Multinational technology groups are restructuring their production strategies, giving Vietnam a reason to hope that it would be their next destination. But Myanmar and Indonesia, which also have low labour costs, are scrambling to attract the same investors as well.
According to PingWest, a technology news website, Microsoft is continuing to restructure and will shut down a factory in China, and dismiss tens of thousands of workers in Guangdong province.
Most of them work at mobilephone assembling factories of Nokia, which was recently taken over by Microsoft.
The move will occur before the Chinese 2015 Lunar New Year holiday.
The decision to shut down the factory in Guangdong is attributed to higher labor costs in China and Microsoft’s production re-positioning strategy.
The decision is bad news for Chinese workers, but good for other countries, including Vietnam, which now has every reason to invite the technology giant.
An official of the Ministry of Industry and Trade (MOIT) noted that Vietnam’s cheap labor costs are a big draw for high-technology groups.
A report by the Japan External Trade Organization (Jetro) showed that employers only have to pay $145 a month to workers in Hanoi, which is two to three times lower than the average pay to workers in Guangzhou or Shenzhen.
The success of Intel, another technology giant, in Vietnam, would also be a reason for Microsoft and others to consider coming to Vietnam.
At first, Intel intended to invest $300 million in a project on assembling and testing microchips in Vietnam but later decided to raise investment capital to $1 billion.
In late 2014, Intel Vietnam reportedly succeeded in making microprocessors for personal computers with products named Haswell. With the achievement, Intel has become a new major production base of Intel, which will provide 80 percent of Haswell microprocessors to Intel’s global market.

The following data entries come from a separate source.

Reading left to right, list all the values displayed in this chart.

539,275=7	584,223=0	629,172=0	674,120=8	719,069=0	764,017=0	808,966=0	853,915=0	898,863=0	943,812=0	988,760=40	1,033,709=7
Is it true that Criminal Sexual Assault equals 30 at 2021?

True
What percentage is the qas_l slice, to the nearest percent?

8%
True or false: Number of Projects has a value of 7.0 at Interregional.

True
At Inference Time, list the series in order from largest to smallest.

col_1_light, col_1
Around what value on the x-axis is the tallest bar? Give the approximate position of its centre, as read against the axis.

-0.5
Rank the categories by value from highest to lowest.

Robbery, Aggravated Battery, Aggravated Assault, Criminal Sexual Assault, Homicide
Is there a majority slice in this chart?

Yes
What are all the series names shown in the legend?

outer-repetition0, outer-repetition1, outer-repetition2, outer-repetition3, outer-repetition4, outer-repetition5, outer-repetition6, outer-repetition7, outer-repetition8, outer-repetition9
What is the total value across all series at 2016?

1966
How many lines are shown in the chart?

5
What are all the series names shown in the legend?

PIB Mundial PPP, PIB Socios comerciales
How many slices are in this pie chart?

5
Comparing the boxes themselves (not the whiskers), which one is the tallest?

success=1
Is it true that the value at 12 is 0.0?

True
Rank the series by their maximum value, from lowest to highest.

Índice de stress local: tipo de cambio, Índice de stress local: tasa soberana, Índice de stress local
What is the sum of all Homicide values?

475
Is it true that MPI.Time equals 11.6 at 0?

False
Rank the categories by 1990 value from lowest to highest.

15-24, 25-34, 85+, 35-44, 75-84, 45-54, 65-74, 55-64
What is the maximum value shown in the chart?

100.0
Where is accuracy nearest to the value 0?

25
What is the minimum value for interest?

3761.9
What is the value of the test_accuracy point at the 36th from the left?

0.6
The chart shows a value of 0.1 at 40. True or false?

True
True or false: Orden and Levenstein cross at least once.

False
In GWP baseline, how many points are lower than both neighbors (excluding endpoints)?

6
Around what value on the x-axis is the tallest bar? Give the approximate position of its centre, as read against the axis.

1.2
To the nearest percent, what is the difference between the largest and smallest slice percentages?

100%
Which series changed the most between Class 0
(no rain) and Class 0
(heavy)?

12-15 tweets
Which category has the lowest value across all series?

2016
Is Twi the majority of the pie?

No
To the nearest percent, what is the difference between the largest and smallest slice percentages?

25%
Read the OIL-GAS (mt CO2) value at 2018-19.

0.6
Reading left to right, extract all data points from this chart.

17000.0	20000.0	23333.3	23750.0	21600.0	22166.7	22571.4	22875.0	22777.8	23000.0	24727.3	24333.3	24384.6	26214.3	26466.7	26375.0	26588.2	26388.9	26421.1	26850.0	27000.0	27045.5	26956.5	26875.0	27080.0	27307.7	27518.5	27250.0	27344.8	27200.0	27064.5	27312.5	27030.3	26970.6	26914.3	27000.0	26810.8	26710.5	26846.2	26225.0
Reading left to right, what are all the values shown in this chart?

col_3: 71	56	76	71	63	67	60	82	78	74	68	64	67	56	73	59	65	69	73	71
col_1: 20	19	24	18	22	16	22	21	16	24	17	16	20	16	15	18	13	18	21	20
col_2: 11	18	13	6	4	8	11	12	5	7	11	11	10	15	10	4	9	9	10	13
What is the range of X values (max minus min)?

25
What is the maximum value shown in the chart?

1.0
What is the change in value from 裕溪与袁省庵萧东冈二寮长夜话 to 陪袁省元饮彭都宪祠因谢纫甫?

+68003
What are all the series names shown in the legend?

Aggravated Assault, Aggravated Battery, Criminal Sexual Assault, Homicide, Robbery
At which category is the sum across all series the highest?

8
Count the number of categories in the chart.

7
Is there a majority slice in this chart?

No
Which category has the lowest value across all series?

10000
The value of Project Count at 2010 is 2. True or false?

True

The official said Intel’s success in Vietnam shows that the Vietnamese labor force is quite capable of satisfying the strict requirements set by the world’s leading technology groups.
However, an analyst warned that Vietnam will have to struggle with some formidable rivals to “catch Microsoft’s eyes”.
The US technology giant is reportedly now considering two countries in Africa, Mexico and Brazil, and Indonesia and Myanmar in South East Asia for its new production bases.
The labor costs are reportedly also very competitive in Indonesia with the workers’ average pay at $1,163 per annum, two times lower than in China.
Meanwhile, Myanmar in 2014 alone attracted $7 billion worth of foreign direct investment.